%%

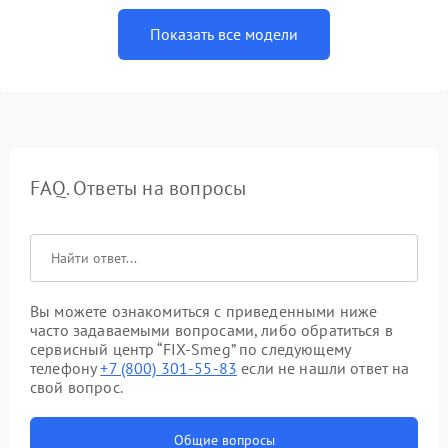
Показать все модели
FAQ. Ответы на вопросы
Вы можете ознакомиться с приведенными ниже
часто задаваемыми вопросами, либо обратиться в
сервисный центр “FIX-Smeg” по следующему
телефону
+7 (800) 301-55-83
если не нашли ответ на
свой вопрос.
Общие вопросы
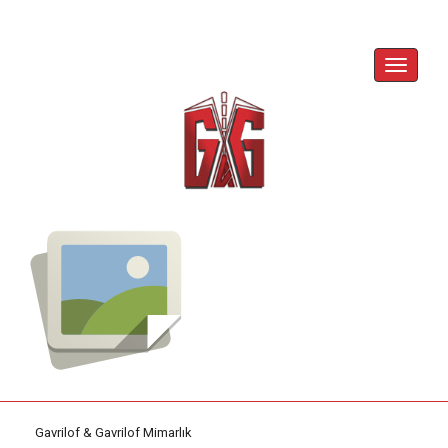
Skip
to
content
Toggle
Navigat
Gavrilof & Gavrilof Mimarlık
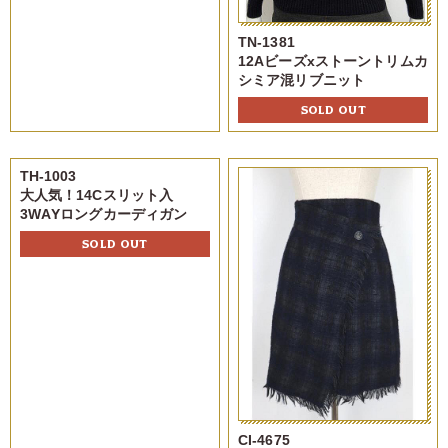
TN-1381
12Aビーズxストーントリムカ
シミア混リブニット
SOLD OUT
TH-1003
大人気！14Cスリット入
3WAYロングカーディガン
SOLD OUT
CI-4675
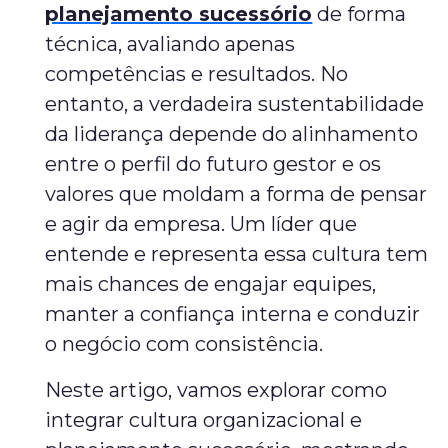
planejamento sucessório
de forma
técnica, avaliando apenas
competências e resultados. No
entanto, a verdadeira sustentabilidade
da liderança depende do alinhamento
entre o perfil do futuro gestor e os
valores que moldam a forma de pensar
e agir da empresa. Um líder que
entende e representa essa cultura tem
mais chances de engajar equipes,
manter a confiança interna e conduzir
o negócio com consistência.
Neste artigo, vamos explorar como
integrar cultura organizacional e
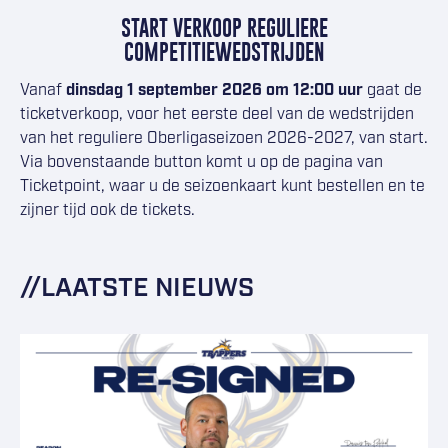
START VERKOOP REGULIERE
COMPETITIEWEDSTRIJDEN
Vanaf
dinsdag 1
september 2026
om 12:00 uur
gaat de
ticketverkoop, voor het eerste deel van de wedstrijden
van het reguliere Oberligaseizoen 2026-2027, van start.
Via bovenstaande button komt u op de pagina van
Ticketpoint, waar u de seizoenkaart kunt bestellen en te
zijner tijd ook de tickets.
LAATSTE NIEUWS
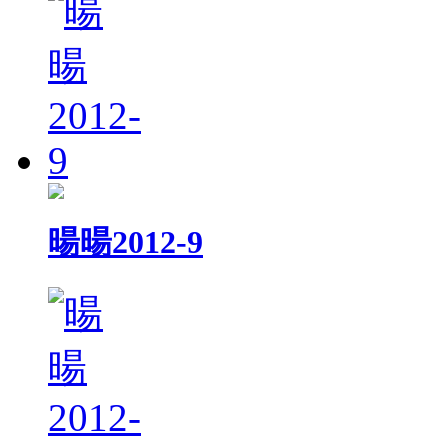
暘暘2012-9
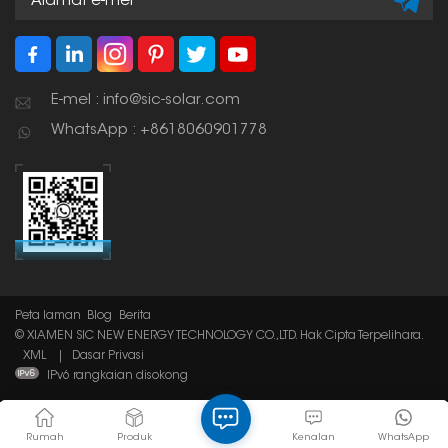
ketahanan, walaupun
dalam keadaan cuaca
yang mencabar.
E-mel : info@sic-solar.com
WhatsApp : +8618060901778
Peta laman
Blog
Berita
© XIAMEN SIC NEW ENERGY TECHNOLOGY CO.,LTD. Hak Cipta Terpelihara.
XML
|
Dasar Privasi
IPv6 rangkaian disokong
Rumah
Produk
Kenalan
WhatsApp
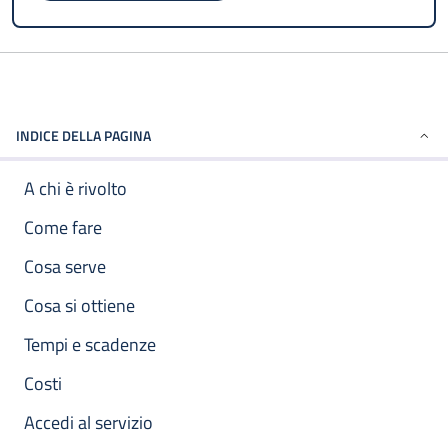
INDICE DELLA PAGINA
A chi è rivolto
Come fare
Cosa serve
Cosa si ottiene
Tempi e scadenze
Costi
Accedi al servizio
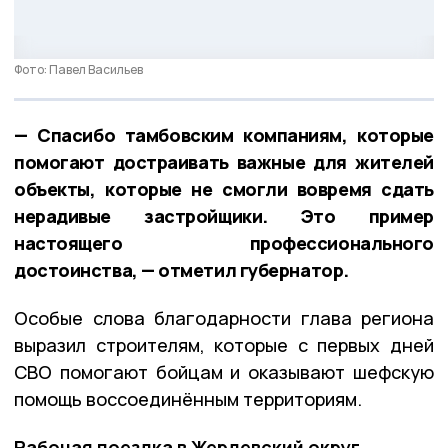
Фото: Павел Васильев
— Спасибо тамбовским компаниям, которые
помогают достраивать важные для жителей
объекты, которые не смогли вовремя сдать
нерадивые застройщики. Это пример
настоящего профессионального
достоинства, — отметил губернатор.
Особые слова благодарности глава региона
выразил строителям, которые с первых дней
СВО помогают бойцам и оказывают шефскую
помощь воссоединённым территориям.
Рабочая поездка в Жердевский округ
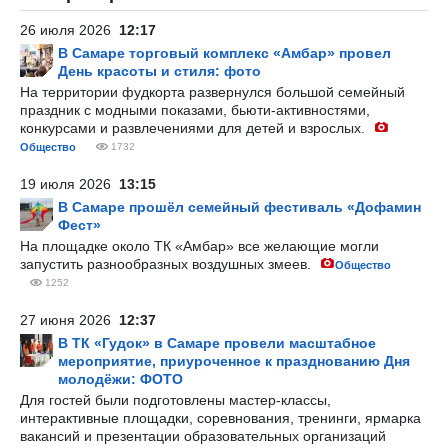
26 июля 2026
12:17
В Самаре торговый комплекс «Амбар» провел
День красоты и стиля: фото
На территории фудкорта развернулся большой семейный
праздник с модными показами, бьюти-активностями,
конкурсами и развлечениями для детей и взрослых.
Общество
1732
19 июля 2026
13:15
В Самаре прошёл семейный фестиваль «Дофамин
Фест»
На площадке около ТК «Амбар» все желающие могли
запустить разнообразных воздушных змеев.
Общество
1252
27 июня 2026
12:37
В ТК «Гудок» в Самаре провели масштабное
мероприятие, приуроченное к празднованию Дня
молодёжи: ФОТО
Для гостей были подготовлены мастер-классы,
интерактивные площадки, соревнования, тренинги, ярмарка
вакансий и презентации образовательных организаций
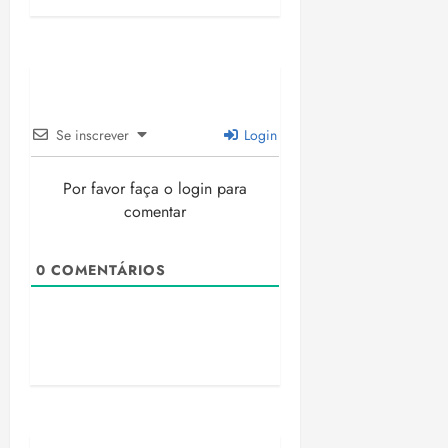
Se inscrever
Login
Por favor faça o login para
comentar
0
COMENTÁRIOS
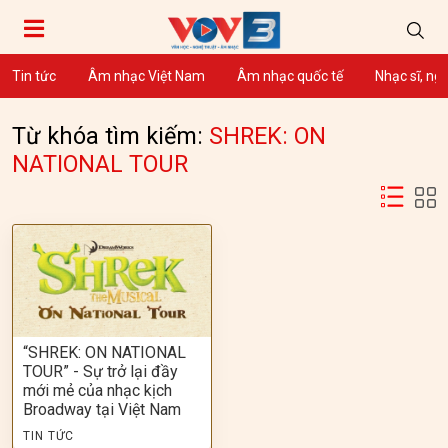
Tin tức
Âm nhạc Việt Nam
Âm nhạc quốc tế
Nhạc sĩ, ng
Từ khóa tìm kiếm:
SHREK: ON
NATIONAL TOUR
“SHREK: ON NATIONAL
TOUR” - Sự trở lại đầy
mới mẻ của nhạc kịch
Broadway tại Việt Nam
TIN TỨC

%%

WHAT THIS TASK INVOLVES: Rewrite the text read from all the records above, replacing "Общество" with "Новости" at each occurrence and leaving everything else unchanged. Omit the pictures from your answer.

RESPONSE TO THIS EXERCISE:
Показать все модели
FAQ. Ответы на вопросы
Вы можете ознакомиться с приведенными ниже
часто задаваемыми вопросами, либо обратиться в
сервисный центр “FIX-Smeg” по следующему
телефону
+7 (800) 301-55-83
если не нашли ответ на
свой вопрос.
Общие вопросы
Skip
to
content
Toggle
Navigat
Gavrilof & Gavrilof Mimarlık
TN-1381
12Aビーズxストーントリムカ
シミア混リブニット
SOLD OUT
TH-1003
大人気！14Cスリット入
3WAYロングカーディガン
SOLD OUT
CI-4675
planejamento sucessório
de forma
técnica, avaliando apenas
competências e resultados. No
entanto, a verdadeira sustentabilidade
da liderança depende do alinhamento
entre o perfil do futuro gestor e os
valores que moldam a forma de pensar
e agir da empresa. Um líder que
entende e representa essa cultura tem
mais chances de engajar equipes,
manter a confiança interna e conduzir
o negócio com consistência.
Neste artigo, vamos explorar como
integrar cultura organizacional e
START VERKOOP REGULIERE
COMPETITIEWEDSTRIJDEN
Vanaf
dinsdag 1
september 2026
om 12:00 uur
gaat de
ticketverkoop, voor het eerste deel van de wedstrijden
van het reguliere Oberligaseizoen 2026-2027, van start.
Via bovenstaande button komt u op de pagina van
Ticketpoint, waar u de seizoenkaart kunt bestellen en te
zijner tijd ook de tickets.
LAATSTE NIEUWS
暘暘2012-9
ketahanan, walaupun
dalam keadaan cuaca
yang mencabar.
E-mel : info@sic-solar.com
WhatsApp : +8618060901778
Peta laman
Blog
Berita
© XIAMEN SIC NEW ENERGY TECHNOLOGY CO.,LTD. Hak Cipta Terpelihara.
XML
|
Dasar Privasi
IPv6 rangkaian disokong
Rumah
Produk
Kenalan
WhatsApp
INDICE DELLA PAGINA
A chi è rivolto
Come fare
Cosa serve
Cosa si ottiene
Tempi e scadenze
Costi
Accedi al servizio
Фото: Павел Васильев
— Спасибо тамбовским компаниям, которые
помогают достраивать важные для жителей
объекты, которые не смогли вовремя сдать
нерадивые застройщики. Это пример
настоящего профессионального
достоинства, — отметил губернатор.
Особые слова благодарности глава региона
выразил строителям, которые с первых дней
СВО помогают бойцам и оказывают шефскую
помощь воссоединённым территориям.
Рабочая поездка в Жердевский округ
26 июля 2026
12:17
В Самаре торговый комплекс «Амбар» провел
День красоты и стиля: фото
На территории фудкорта развернулся большой семейный
праздник с модными показами, бьюти-активностями,
конкурсами и развлечениями для детей и взрослых.
Новости
1732
19 июля 2026
13:15
В Самаре прошёл семейный фестиваль «Дофамин
Фест»
На площадке около ТК «Амбар» все желающие могли
запустить разнообразных воздушных змеев.
Новости
1252
27 июня 2026
12:37
В ТК «Гудок» в Самаре провели масштабное
мероприятие, приуроченное к празднованию Дня
молодёжи: ФОТО
Для гостей были подготовлены мастер-классы,
интерактивные площадки, соревнования, тренинги, ярмарка
вакансий и презентации образовательных организаций
Se inscrever
Login
Por favor faça o login para
comentar
0
COMENTÁRIOS
Tin tức
Âm nhạc Việt Nam
Âm nhạc quốc tế
Nhạc sĩ, ng
Từ khóa tìm kiếm:
SHREK: ON
NATIONAL TOUR
“SHREK: ON NATIONAL
TOUR” - Sự trở lại đầy
mới mẻ của nhạc kịch
Broadway tại Việt Nam
TIN TỨC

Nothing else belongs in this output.